I would transition whenever you feel comfortable. If she is done growing I don't see why not transition before 15 months.


----------



## armymp1014 (Aug 14, 2010)

thanks


----------



## KZoppa (Aug 14, 2010)

Shasta got moved from puppy food to adult food by her first birthday. She would have been on it puppy food longer if i'd felt she needed it. Its all up to you when you want to switch her.


----------



## koda00 (Apr 27, 2009)

Taste of the wild.. "all life stages" is what i feel my puppy "Zorro". He's been on it since he was weined.


----------



## PaddyD (Jul 22, 2010)

TOTW should be good for a your dog. Mine is doing well on it. Switched at 1 year from LBP since she stopped growing at 8-9 months.


----------



## Siscowa (May 17, 2011)

I have learned that from 6 to 9 months, I gradually mixeed pup food with adult food until all they had was adult food, didn't upset the digestive tract.


----------



## kr16 (Apr 30, 2011)

pups 8 weeks and I am using Natural Balance Ultra dry and canned Ultra, says its good for all life stages


----------



## jrod (Jan 10, 2011)

armymp1014 said:


> thanks


No problem I hope I was a at least a little help. 

Since you mentioned your pup having issues with other foods and this Canin GSD formula really being the only thing that keeps her stool firm I can't recommend changing brands.
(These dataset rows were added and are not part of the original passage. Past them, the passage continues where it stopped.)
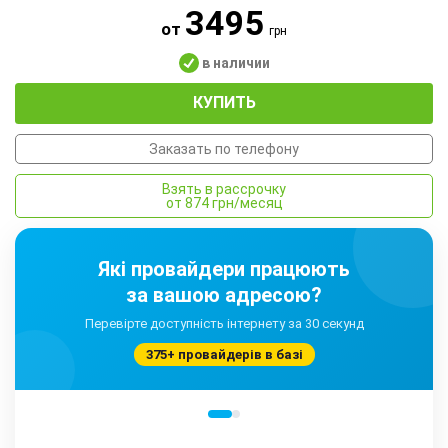
3495
от
грн
в наличии
КУПИТЬ
Заказать по телефону
Взять в рассрочку
от 874 грн/месяц
Які провайдери працюють
за вашою адресою?
Перевірте доступність інтернету за 30 секунд
375+ провайдерів в базі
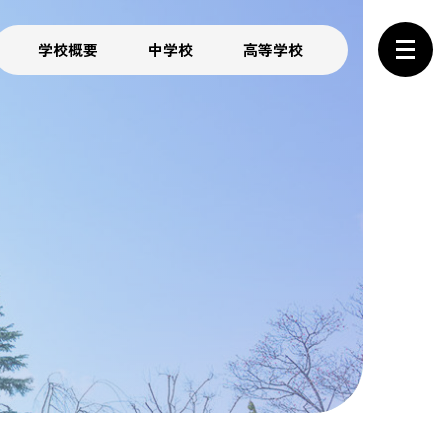
学校概要
中学校
高等学校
Using the Canin GSD Adult shouldn't upset her tummy since it's pretty much the same ingredient list.

Most folks around here will start feeding their pup adult formulas around 12 months. The concern with feeding adult formulas too early is that some have high cal/phos amounts which is not good for LBP that are still growing. At 1 year Ava is probably as big as she may get (except for filling out.).

I'd probably start switching now if you want to do it gradually. Cold Turkey probably would be fine too since the two formulas are so close. I would still transition gradually as it sounds like she has a very sensitive tummy and I like to side with caution.


----------